Understanding who your sweet spot target audience is can make or break your marketing efforts. If you can identify your ‘super user’ – those that really have an affinity for your brand and love your product and service – you’ll want to understand their characteristics, attitudes and behaviours. You can then look at finding more of this lookalike audience. As you scaleup (depending on your business and offering) you’ll often have to expand away from your super users into new growth audiences who may just be buying your product or using your service without ever having any emotive feeling towards your brand. Get them spending with you, drive cashflow, and then you can convert them to advocates thereafter.

3. Start small and test

Don’t put all your budget into one big campaign, especially not at the start. Create smaller, trial campaigns to test different aspects of your marketing strategy such as key messages, platforms, and formats (e.g. images vs. videos). Use A/B testing to find out what works best and optimise based on actual data. This methodical approach prevents large-scale financial commitments to unproven tactics. Even non-digital, mass market media can be used in a test and learn approach.

4. Focus on ROI

Always calculate the potential return on investment (ROI) for any paid marketing effort. This isn't just about tracking money spent versus money made; consider other key performance indicators (KPIs) that contribute to financial success like customer lifetime value, conversion rates, and cost per lead. Use analytics and tracking tools to monitor these metrics closely and adjust tactics accordingly to maximise ROI.
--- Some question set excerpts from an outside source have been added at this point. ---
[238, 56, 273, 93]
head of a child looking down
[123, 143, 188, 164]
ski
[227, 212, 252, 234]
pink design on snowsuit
5. Create compelling content

The content of your ads needs to resonate with the audience. It should be engaging, informative, and relevant, providing value that encourages viewers to take the next step. Ensure your calls to action (CTAs) are clear and compelling. Be creative – sometimes, unique or unconventional ads can perform better than safe, standard ones.

6. Monitor and optimise continuously

Paid marketing is not a set-it-and-forget-it deal. Continuously analyse the performance of your ads and make adjustments as needed. Look for trends in the data that indicate whether certain aspects of your campaign should be enhanced, scaled back, or discontinued. Also, remember point one: if you don’t think some marketing is working, what were the success metrics you originally put in front of it? Were they correct?

7. Set a realistic budget

Decide how much you can afford to spend on paid marketing in relation to other business costs and potential returns. It's important that this budget is realistic and sustainable over time, even if initial campaigns don't yield strong results.

9. Learn and adapt

Finally, view every campaign as a learning opportunity. If a campaign didn’t perform as expected, dig into the why and learn from it. Marketing is always evolving, and flexibility and adaptability are key traits of successful marketing strategies, especially for startups.

10. Create growth circles

At Wake The Bear, for our startups and scaleups, we look to create marketing driven growth circles. These are effectively marketing investment circles that start relatively small for the business, using only the cashflow the business can tolerate to invest, but as the marketing of each round of investment delivers payback in ROI, the size of the growth circle subsequently increases as more investment can then be added in. This series of growth circles can help take your business from hand-to-mouth marketing where you may only know your marketing budget for the month once you know sales from the previous, to being able to build and scale the business more rapidly with higher investments in both performance and brand marketing.

The bottom line

Navigating the realms of cashflow protection and marketing investment is no mean feat. It demands a blend of discipline, creativity, and a dash of daring. ‘Speculate to accumulate’ still rings true, but let's refine it: speculate wisely to accumulate sustainably. It's about making judicious bets, not gambling your future.

For those grappling with this balancing act, remember you're not alone. The road of entrepreneurship is fraught with challenges, but it's also paved with opportunities for those willing to learn, adapt, and persevere. So, to all entrepreneurs, roll up your sleeves, make those calculated moves, and watch your ventures flourish.